* _課題_
データの中から「administrarea」という語を含む行をすべて見つけ、その行を書き写してください。

[データセット項目]
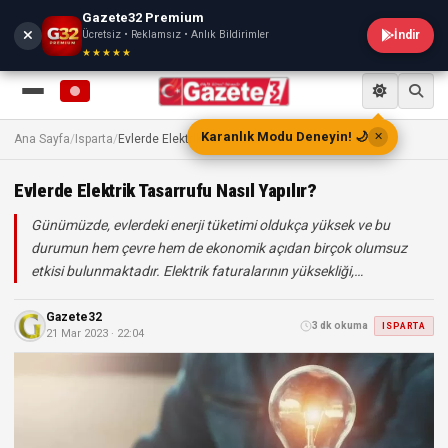
Gazete32 Premium
Ücretsiz • Reklamsız • Anlık Bildirimler
İndir
★★★★★
TV
Karanlık Modu Deneyin! 🌙
✕
Ana Sayfa
/
Isparta
/
Evlerde Elektrik Tasarrufu Nasıl Yapılır?
Evlerde Elektrik Tasarrufu Nasıl Yapılır?
Günümüzde, evlerdeki enerji tüketimi oldukça yüksek ve bu
durumun hem çevre hem de ekonomik açıdan birçok olumsuz
etkisi bulunmaktadır. Elektrik faturalarının yüksekliği,…
Gazete32
3 dk okuma
ISPARTA
21 Mar 2023 · 22:04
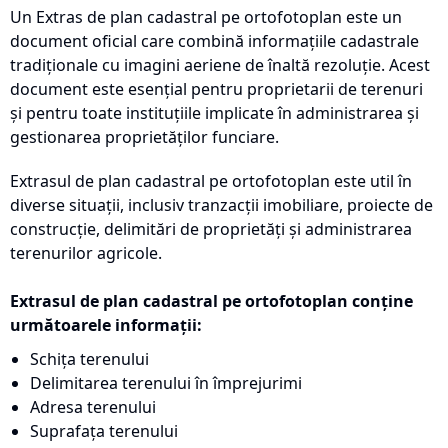
Un Extras de plan cadastral pe ortofotoplan este un
document oficial care combină informațiile cadastrale
tradiționale cu imagini aeriene de înaltă rezoluție. Acest
document este esențial pentru proprietarii de terenuri
și pentru toate instituțiile implicate în administrarea și
gestionarea proprietăților funciare.
Extrasul de plan cadastral pe ortofotoplan este util în
diverse situații, inclusiv tranzacții imobiliare, proiecte de
construcție, delimitări de proprietăți și administrarea
terenurilor agricole.
Extrasul de plan cadastral pe ortofotoplan conține
următoarele informații:
Schița terenului
Delimitarea terenului în împrejurimi
Adresa terenului
Suprafața terenului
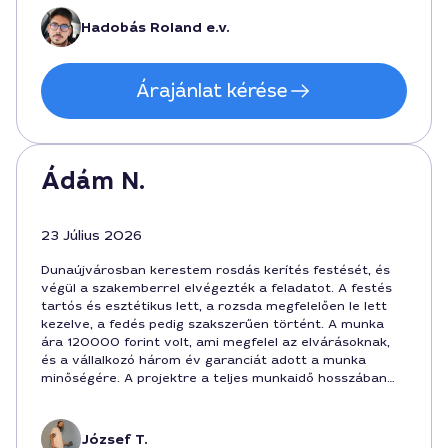
Hadobás Roland e.v.
Árajánlat kérése
Ádám N.
23 Július 2026
Dunaújvárosban kerestem rosdás kerítés festését, és
végül a szakemberrel elvégezték a feladatot. A festés
tartós és esztétikus lett, a rozsda megfelelően le lett
kezelve, a fedés pedig szakszerűen történt. A munka
ára 120000 forint volt, ami megfelel az elvárásoknak,
és a vállalkozó három év garanciát adott a munka
minőségére. A projektre a teljes munkaidő hosszában
felkészült és pontosan érkezett.
József T.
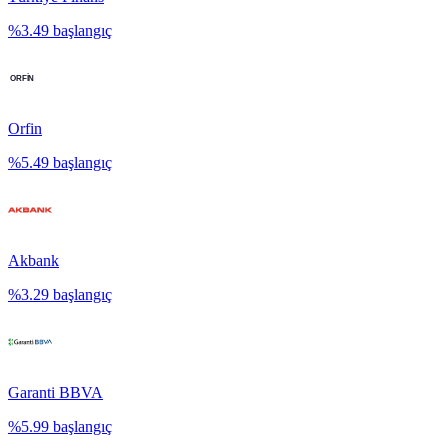
%
3.49
başlangıç
Orfin
%
5.49
başlangıç
Akbank
%
3.29
başlangıç
Garanti BBVA
%
5.99
başlangıç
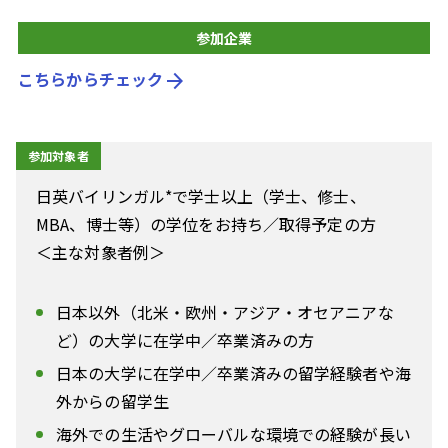
参加企業
こちらからチェック
arrow_forward
参加対象者
日英バイリンガル*で学士以上（学士、修士、
MBA、博士等）の学位をお持ち／取得予定の方
＜主な対象者例＞
日本以外（北米・欧州・アジア・オセアニアな
ど）の大学に在学中／卒業済みの方
日本の大学に在学中／卒業済みの留学経験者や海
外からの留学生
海外での生活やグローバルな環境での経験が長い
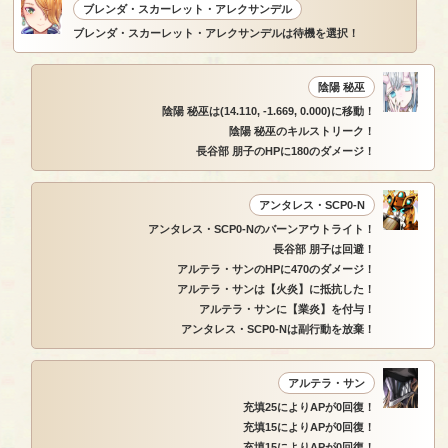
ブレンダ・スカーレット・アレクサンデル
ブレンダ・スカーレット・アレクサンデルは待機を選択！
陰陽 秘巫
陰陽 秘巫は(14.110, -1.669, 0.000)に移動！
陰陽 秘巫のキルストリーク！
長谷部 朋子のHPに180のダメージ！
アンタレス・SCP0-N
アンタレス・SCP0-Nのバーンアウトライト！
長谷部 朋子は回避！
アルテラ・サンのHPに470のダメージ！
アルテラ・サンは【火炎】に抵抗した！
アルテラ・サンに【業炎】を付与！
アンタレス・SCP0-Nは副行動を放棄！
アルテラ・サン
充填25によりAPが0回復！
充填15によりAPが0回復！
充填15によりAPが0回復！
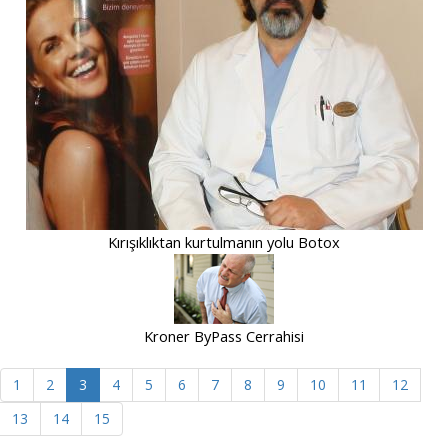
Kırışıklıktan kurtulmanın yolu Botox
Kroner ByPass Cerrahisi
1
2
3
4
5
6
7
8
9
10
11
12
13
14
15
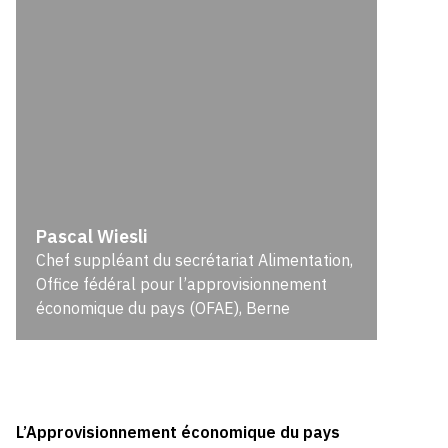
Pascal Wiesli
Chef suppléant du secrétariat Alimentation,
Office fédéral pour l’approvisionnement
économique du pays (OFAE), Berne
L’Approvisionnement économique du pays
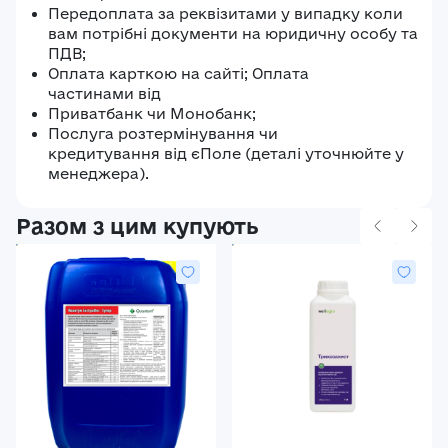
Передоплата за реквізитами у випадку коли
вам потрібні документи на юридичну особу та
ПДВ;
Оплата карткою на сайті; Оплата
частинами від
Приватбанк чи Монобанк;
Послуга розтермінування чи
кредитування від єПоле (деталі уточнюйте у
менеджера).
Разом з цим купують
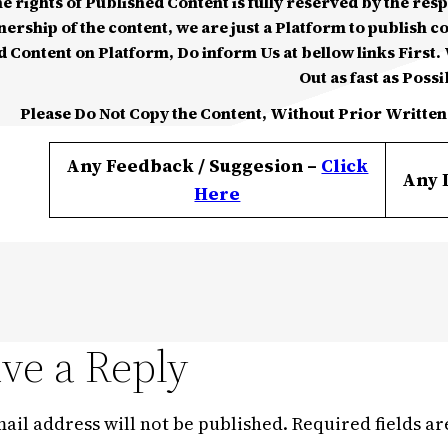
he rights of Published Content is fully reserved by the re
nership of the content, we are just a Platform to publish c
d Content on Platform, Do inform Us at bellow links First. W
Out as fast as Possi
Please Do Not Copy the Content, Without Prior Written
Any Feedback / Suggesion –
Click
Any 
Here
ve a Reply
ail address will not be published.
Required fields a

* _解答_
și pentru toate instituțiile implicate în administrarea și
construcție, delimitări de proprietăți și administrarea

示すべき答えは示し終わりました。